En reportant le 11 mars l'élection présidentielle prévue le 18 avril jusqu'à l'issue d'une conférence nationale chargée -à une date non précisée- de réformer le pays et de le doter d'une nouvelle Constitution, le chef de l'Etat a prolongé d'autorité son mandat actuel au-delà de son expiration constitutionnelle le 28 avril.

Agé de 82 ans, M. Bouteflika est affaibli par les séquelles d'un AVC qui, depuis 2013, l'empêchent de s'adresser de vive voix aux Algériens et rendent rares ses apparitions publiques.

Aucune sortie de crise ne semble émerger, chaque camp campant sur ses positions. Le président refuse de céder le pouvoir et le "prolongement" du mandat a continué d'être largement rejeté.

Etudiants, professeurs, professionnels de santé, avocats, magistrats ont tour à tour manifesté cette semaine, montrant que la mobilisation ne faiblissait pas.

Côté pouvoir, les efforts du nouveau Premier ministre Noureddine Bedoui pour former un gouvernement rajeuni de "technocrates" semblent toujours stériles, dix jours après sa nomination.

Et le camp présidentiel apparaît plus divisé que jamais face à l'attitude à adopter.

Les fissures apparues depuis le début de la contestation ont semblé s'élargir parmi ceux qui il y a à peine plus d'un mois étaient les plus fervents partisans d'un cinquième mandat du chef de l'Etat, dont la candidature a finalement jeté les Algériens dans la rue.

- Qui décide -

Mercredi, le patron de la propre formation du président Bouteflika, le Front de libération nationale (FLN), s'est livré à un exercice de grand écart, en assurant que l'ancien parti unique, au pouvoir depuis 1962, "soutient le mouvement" de contestation, tout en prônant le "dialogue" proposé par le chef de l'Etat.

Du côté du principal allié, le porte-parole du Rassemblement national démocratique (RND), Seddik Chihab, a affirmé que le parti s'était "trompé" en soutenant la candidature de M. Bouteflika à un cinquième mandat.

Plus grave, il a accusé des "forces non constitutionnelles" de diriger le pays, disant ne pas savoir qui décide "réellement" à la présidence.

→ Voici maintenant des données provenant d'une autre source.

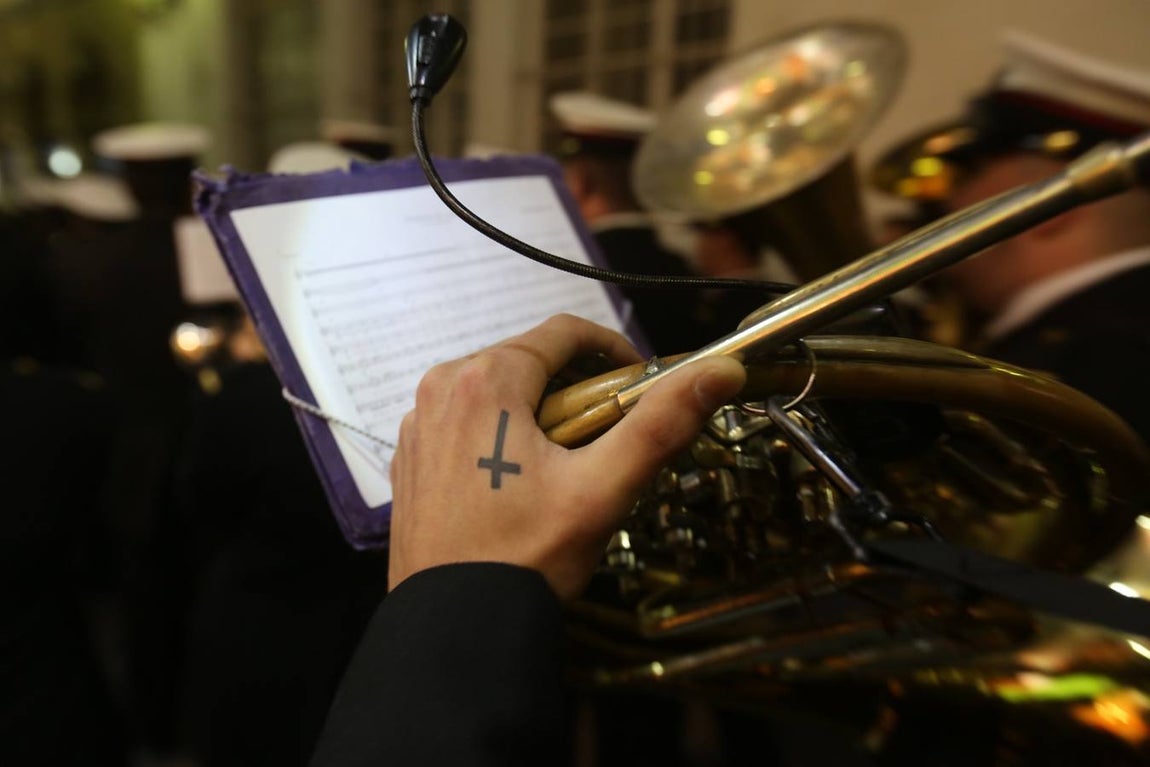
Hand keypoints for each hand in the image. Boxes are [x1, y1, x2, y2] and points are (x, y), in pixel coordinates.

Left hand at [387, 314, 745, 600]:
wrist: (456, 626)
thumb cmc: (525, 557)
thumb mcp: (602, 489)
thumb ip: (660, 424)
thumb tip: (719, 371)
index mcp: (484, 380)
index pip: (564, 333)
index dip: (614, 350)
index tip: (641, 384)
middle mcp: (441, 388)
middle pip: (530, 360)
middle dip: (578, 388)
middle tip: (612, 435)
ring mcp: (419, 423)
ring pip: (499, 391)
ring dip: (541, 412)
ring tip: (572, 464)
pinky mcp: (413, 456)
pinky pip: (468, 422)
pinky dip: (503, 435)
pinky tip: (525, 482)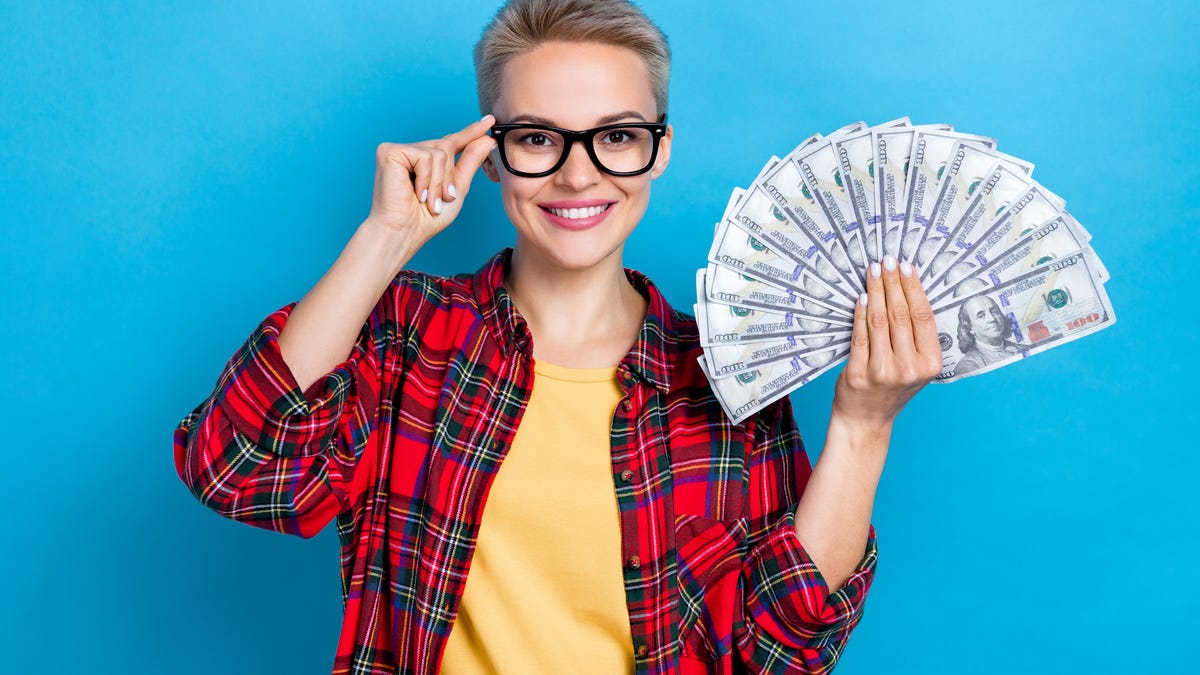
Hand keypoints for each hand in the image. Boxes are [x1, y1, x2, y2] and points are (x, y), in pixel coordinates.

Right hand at [365, 115, 496, 243]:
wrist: (404, 232)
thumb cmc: (426, 218)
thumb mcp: (456, 189)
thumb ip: (470, 162)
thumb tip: (487, 138)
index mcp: (426, 161)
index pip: (452, 142)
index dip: (471, 132)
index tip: (490, 120)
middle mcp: (411, 151)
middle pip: (447, 147)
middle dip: (450, 177)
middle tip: (443, 200)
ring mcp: (399, 150)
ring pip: (438, 153)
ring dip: (439, 183)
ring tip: (428, 201)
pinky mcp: (389, 151)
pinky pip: (425, 157)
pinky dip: (427, 179)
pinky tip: (416, 194)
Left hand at [832, 255, 941, 436]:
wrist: (867, 420)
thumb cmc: (892, 389)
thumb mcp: (915, 367)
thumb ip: (915, 337)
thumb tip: (906, 290)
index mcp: (930, 364)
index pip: (922, 316)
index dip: (913, 288)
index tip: (906, 266)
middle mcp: (909, 368)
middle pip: (901, 314)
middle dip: (893, 282)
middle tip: (887, 260)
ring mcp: (883, 371)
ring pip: (880, 321)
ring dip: (876, 291)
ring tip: (873, 271)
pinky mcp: (859, 374)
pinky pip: (860, 335)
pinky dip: (860, 313)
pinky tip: (862, 296)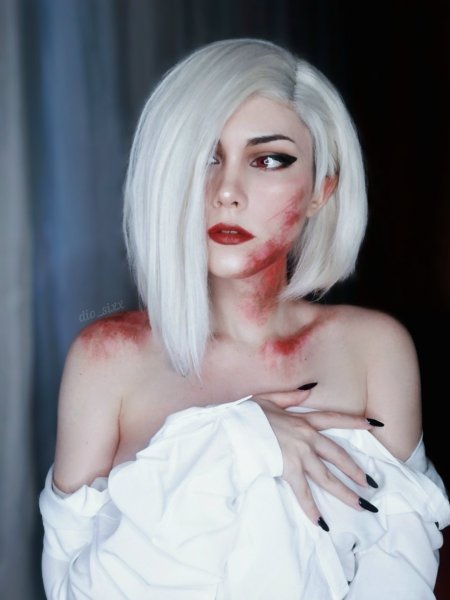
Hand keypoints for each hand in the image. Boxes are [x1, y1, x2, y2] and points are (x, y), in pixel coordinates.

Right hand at [251, 387, 381, 529]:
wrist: (234, 426)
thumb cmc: (248, 413)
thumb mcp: (270, 398)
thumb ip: (292, 396)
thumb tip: (310, 389)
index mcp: (303, 420)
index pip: (334, 419)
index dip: (355, 422)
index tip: (375, 425)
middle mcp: (306, 437)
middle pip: (338, 456)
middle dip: (356, 470)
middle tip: (371, 484)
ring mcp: (299, 454)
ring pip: (327, 477)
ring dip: (345, 492)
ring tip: (361, 505)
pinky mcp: (288, 469)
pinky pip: (303, 492)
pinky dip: (312, 509)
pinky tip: (321, 522)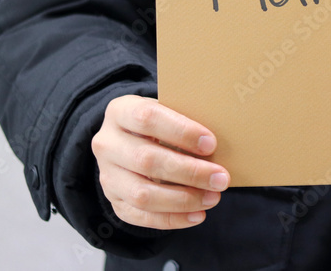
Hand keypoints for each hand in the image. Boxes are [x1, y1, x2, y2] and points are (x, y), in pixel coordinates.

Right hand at [92, 95, 229, 228]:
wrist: (132, 139)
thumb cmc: (161, 123)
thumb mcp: (170, 111)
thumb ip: (188, 120)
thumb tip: (224, 142)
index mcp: (121, 111)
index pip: (147, 118)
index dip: (181, 132)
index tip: (212, 144)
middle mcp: (107, 143)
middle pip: (146, 160)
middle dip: (190, 172)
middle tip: (221, 178)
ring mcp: (107, 175)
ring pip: (142, 194)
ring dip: (183, 199)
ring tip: (213, 198)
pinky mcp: (113, 200)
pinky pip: (140, 216)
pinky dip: (172, 219)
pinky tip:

Un discours tenu habituellement par les plus féroces opposants à M. Bouteflika.

Le RND, parti de l'ex-Premier ministre Ahmed Ouyahia, récemment sacrifié à la colère populaire, a eu beau se démarquer des déclarations de son porte-parole, les protestataires voient dans l'apparent délitement du "système" un encouragement à poursuivre de la mobilisation.

La contestation en Algérie, pays membre de l'Organisation des pays exportateurs de pétrole (Opep), a été déclenchée le 22 février après la décision du chef de l'Etat de briguer un cinquième mandat. Et sa promesse ensuite de ne pas se porter candidat à une présidentielle à la date inconnue n'a pas apaisé les Algériens.